MATERIAL SUPPLIED:
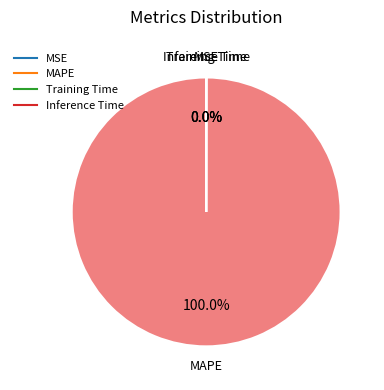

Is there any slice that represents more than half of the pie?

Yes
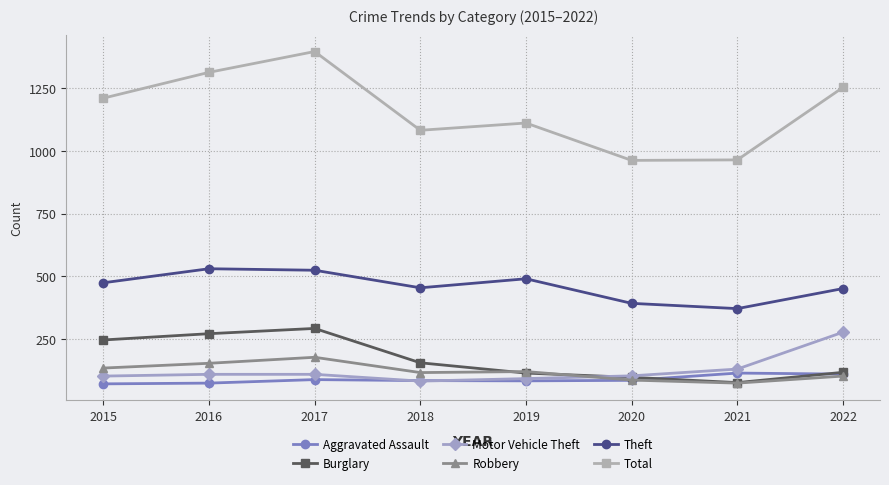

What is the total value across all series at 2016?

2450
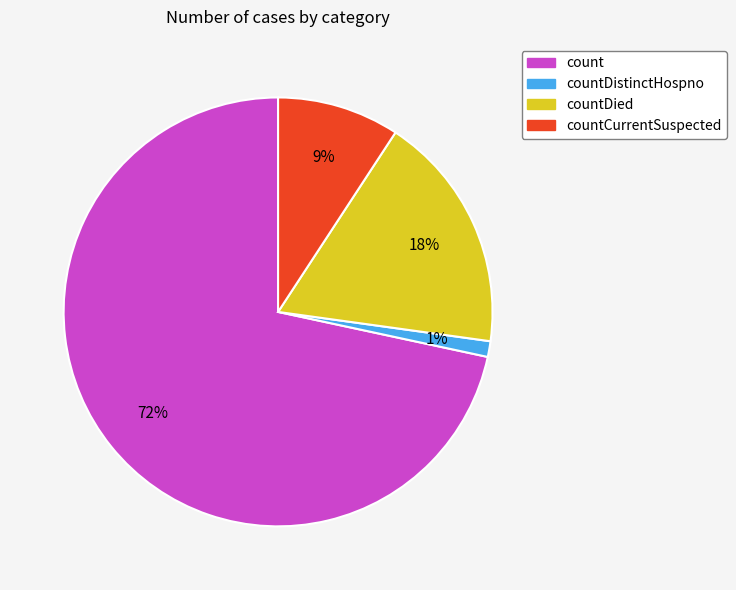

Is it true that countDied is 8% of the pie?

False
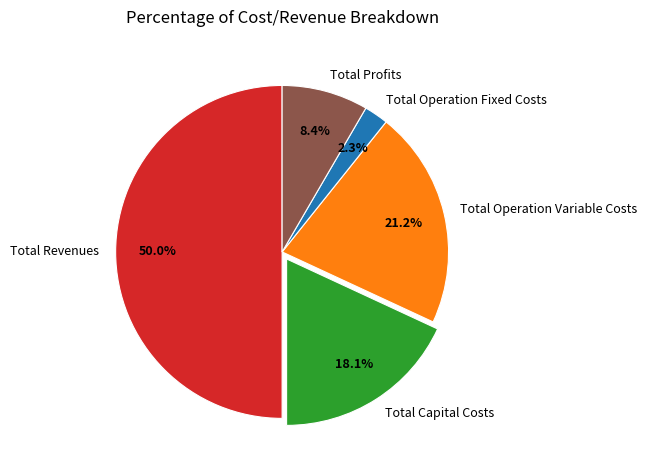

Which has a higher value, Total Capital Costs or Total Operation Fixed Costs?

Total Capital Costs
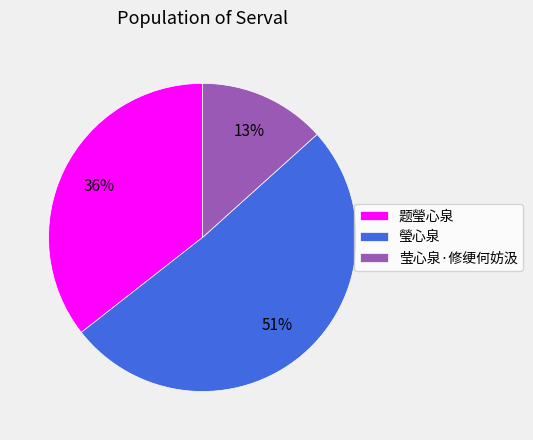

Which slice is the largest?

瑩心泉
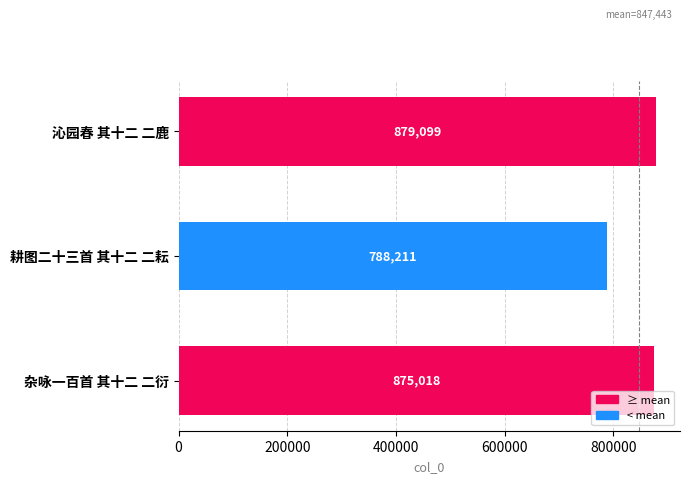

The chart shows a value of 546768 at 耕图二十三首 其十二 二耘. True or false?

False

TASK PROMPT: Could you lay out the lines above as a Markdown table with the columns Row and Line, numbering each row and skipping blank lines? Leave the pictures out of the table.

RESPONSE AREA:
| Row | Line |
|---|---|
| 1 | Is there any slice that represents more than half of the pie? |
| 2 | Yes |
| 3 | What is the total value across all series at 2016? |
| 4 | 2450 |
| 5 | Is it true that countDied is 8% of the pie? |
| 6 | False |
| 7 | Which has a higher value, Total Capital Costs or Total Operation Fixed Costs? |
| 8 | Total Capital Costs |
| 9 | Which slice is the largest? |
| 10 | 瑩心泉 |
| 11 | The chart shows a value of 546768 at 耕图二十三首 其十二 二耘. True or false? |
| 12 | False |